All amniote vertebrates of the Mesozoic era inherited a small, low-frequency (upper limit estimated at ~1 kHz) hearing organ from their Paleozoic ancestors. Mammals and nonmammals evolved tympanic middle ears independently during late Triassic times. Despite the polyphyletic relationship of amniote middle ears, deep homology of the constituting structures is supported by both the ontogenetic development and the fossil record. Developmental studies clearly demonstrate a common origin for the middle ear ossicles of all land vertebrates and thus for the columella/stapes, the bones of the primary jaw joint of non-mammals and the malleus and incus of mammals. The development of these structures is controlled by processes of common gene patterning and cellular interactions. Over evolutionary time, changes in the number and the temporal and spatial expression of genes led to the observed morphological transformations. In mammals, a three-ossicle middle ear evolved at least three times. After these events, all groups independently enlarged and specialized their inner ears toward higher frequencies and better parallel processing of signals.
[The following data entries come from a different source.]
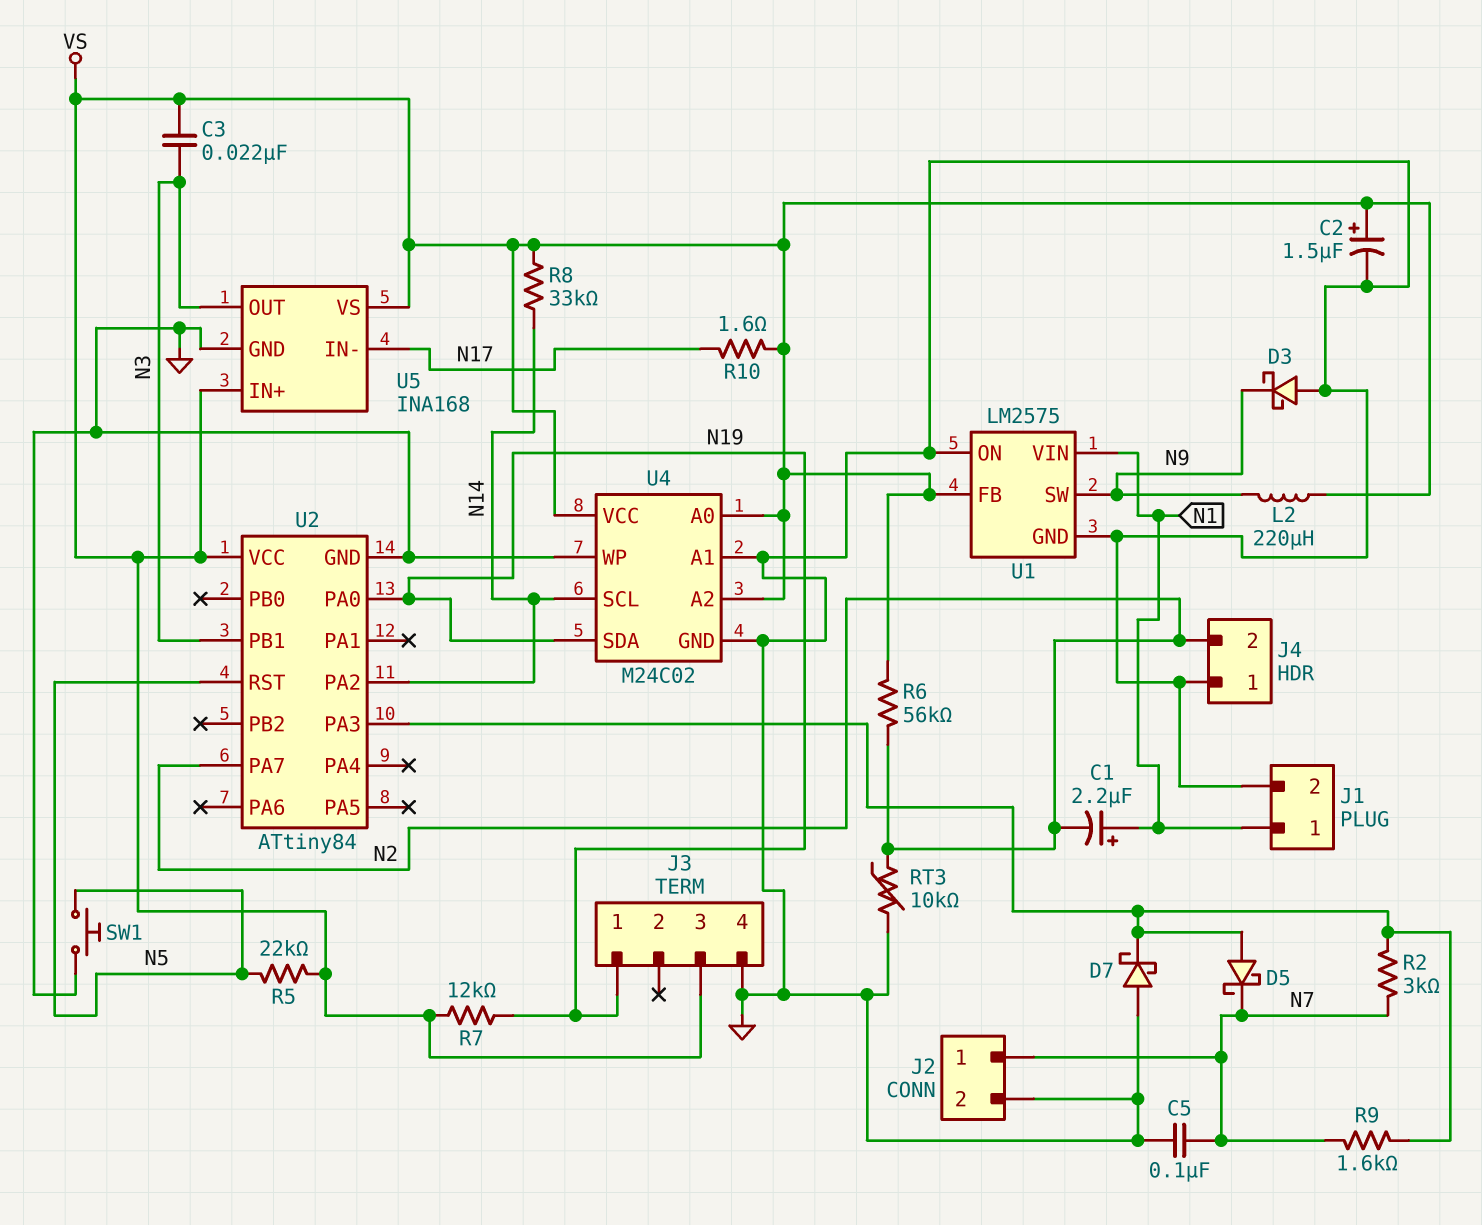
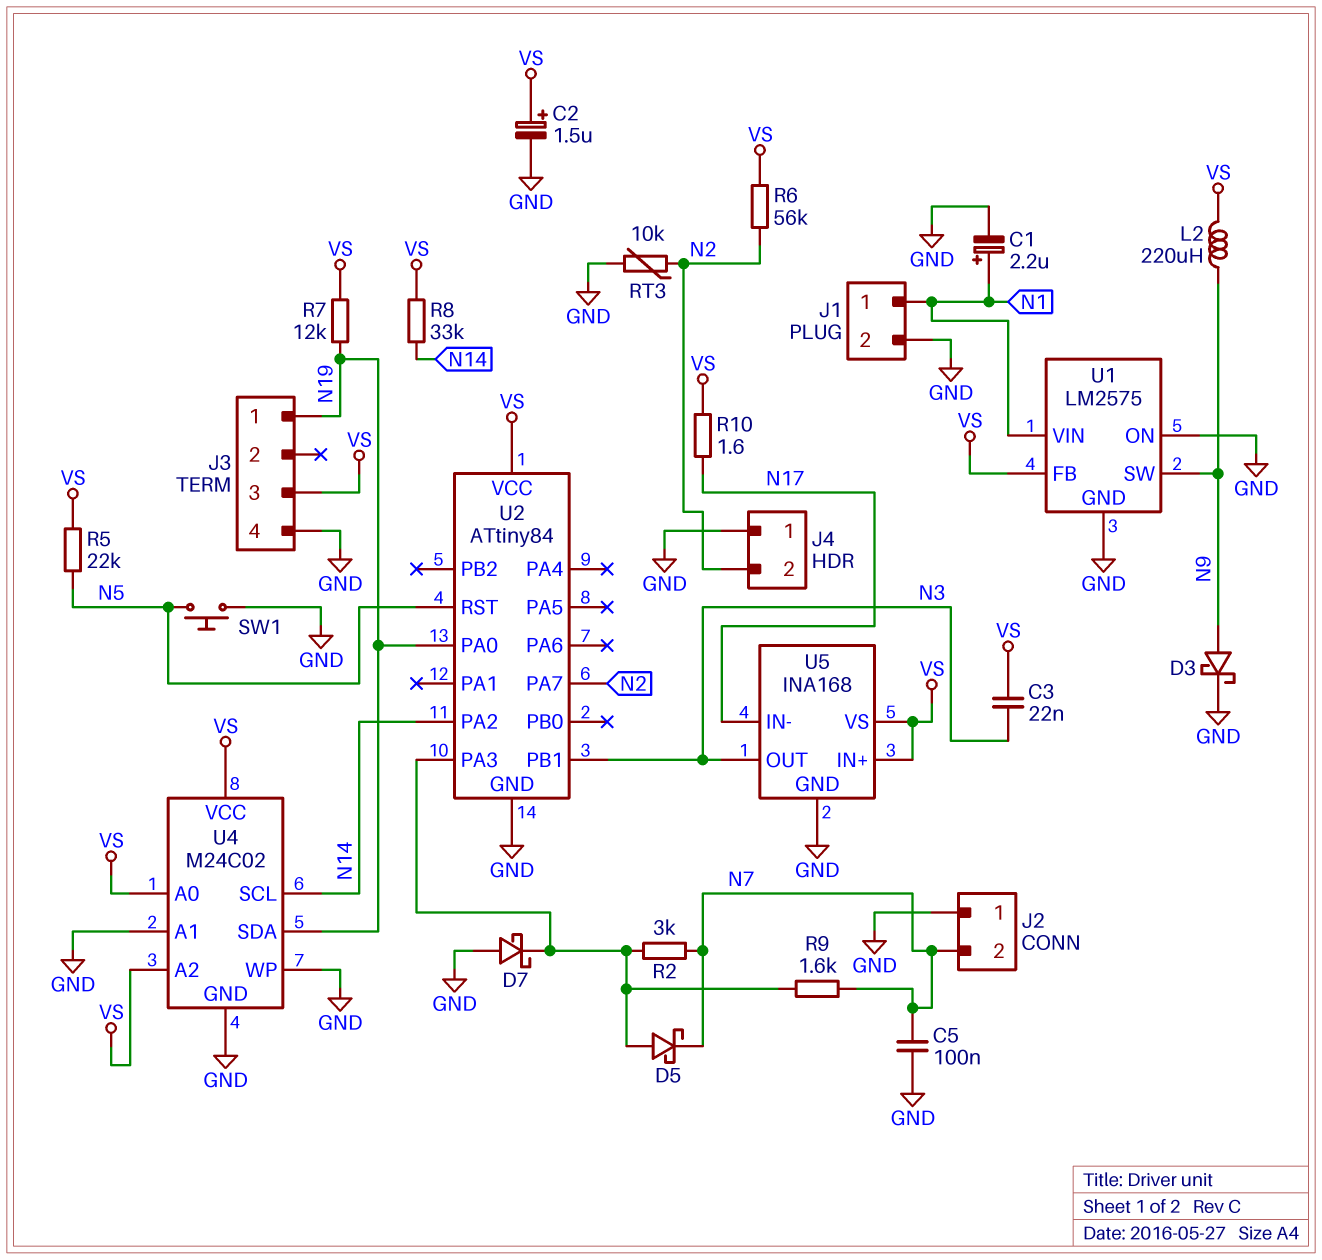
C1: 2.2uF (plus N1, minus N2) -> 2.2uF (plus N1, minus GND)
D3: schottky (A GND, K N9) -> schottky (A N9, K GND)
J2 pin 1: N7 -> GND
J2 pin 2: GND -> N7

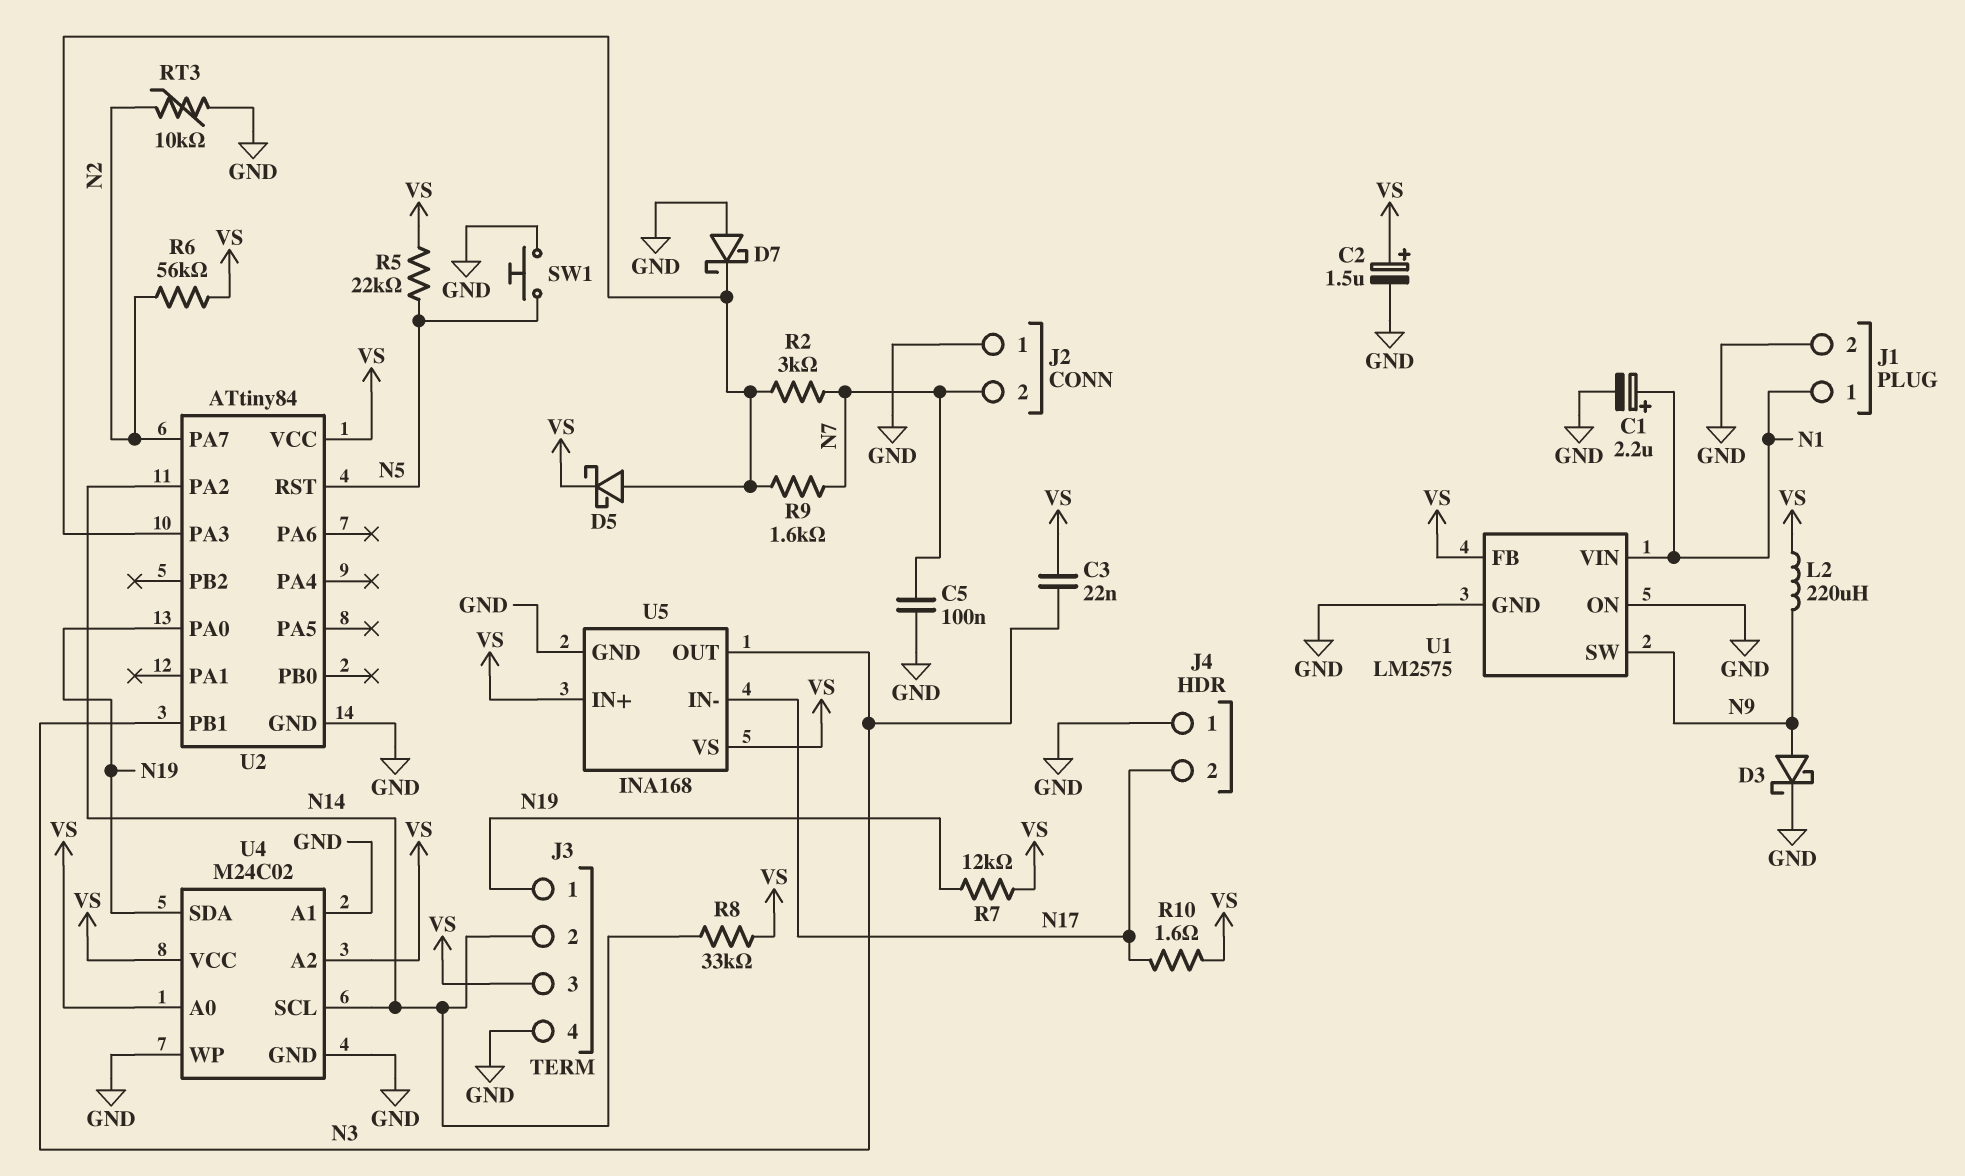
D5: schottky (A U2/PA3, K N7) -> schottky (A U2/PA3, K VS)
J3 pin 2: none -> N14
J4 pin 2: N2 -> N17

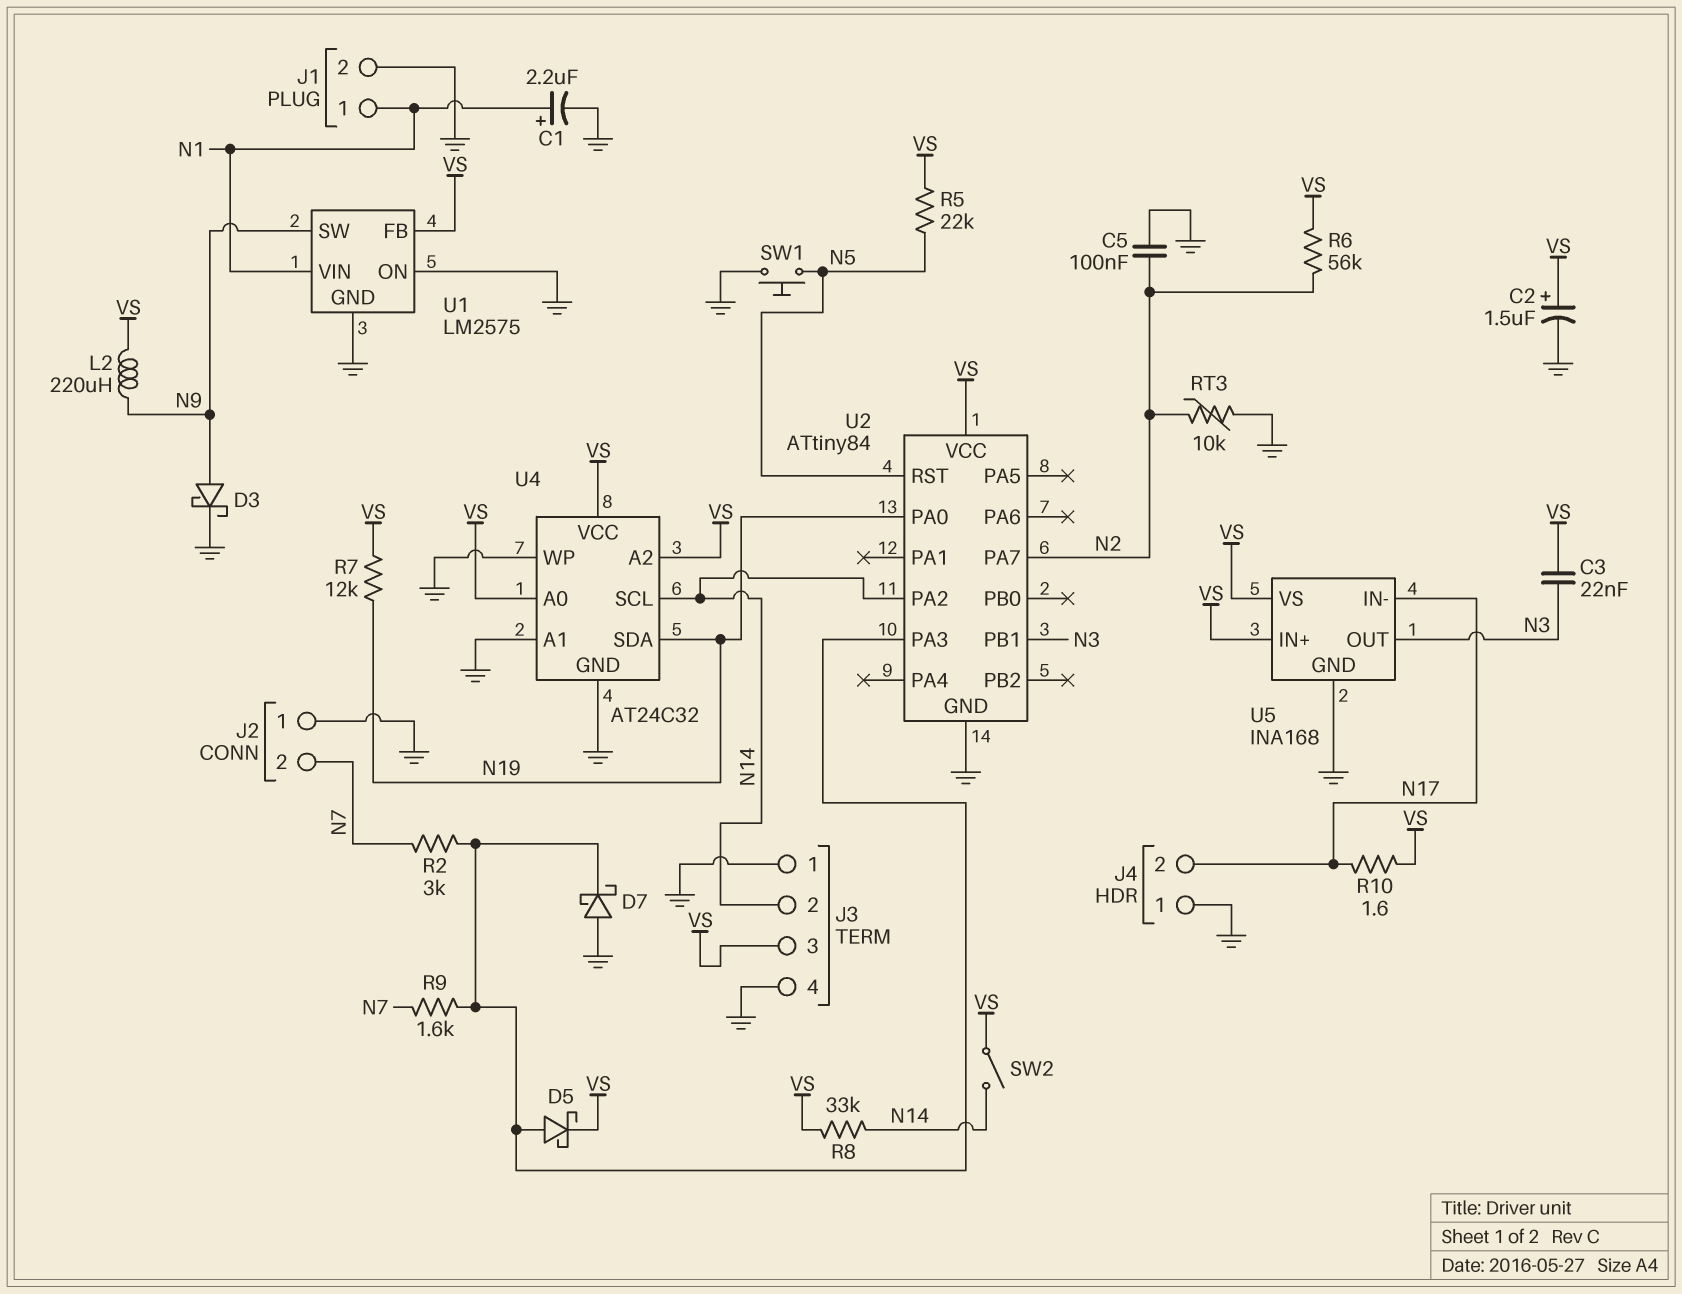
C5: 100nF (GND, N7) -> 100nF (GND, N2)
J3 pin 1: N19 -> GND
SW2: none -> switch (N14, VS)
U4: M24C02 -> AT24C32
The primary lever system of the therian mammalian three-ossicle middle ear was fortuitously preadapted to transmit higher frequencies more easily. In spite of this, it took almost 100 Ma after the origin of mammals for the mammalian middle ear ossicular chain to free itself fully from the lower jaw and for the cochlea to fully coil and achieve hearing organ lengths of more than 5–7 mm. This coincided roughly with the time of the origin of eutherian (placental) mammals. The (independent) evolution of the monotreme mammal middle ear and cochlea substantially lags that of therian mammals. The major period of cochlear differentiation in therian mammals, including the evolution of echolocation capabilities and of middle ear bullae, postdates the split between placental and marsupial lineages in the early Cretaceous. Brain size increases associated with hearing specializations occurred first during the Cretaceous. Thus, contrary to expectations, high-frequency hearing arose in mammals over a very long period of time, perhaps, especially in small mammals, to the detriment of low-frequency hearing. An improved sensitivity to low frequencies in large mammals (as a correlate of large size) and in specialized small mammals evolved later and independently in the various lineages.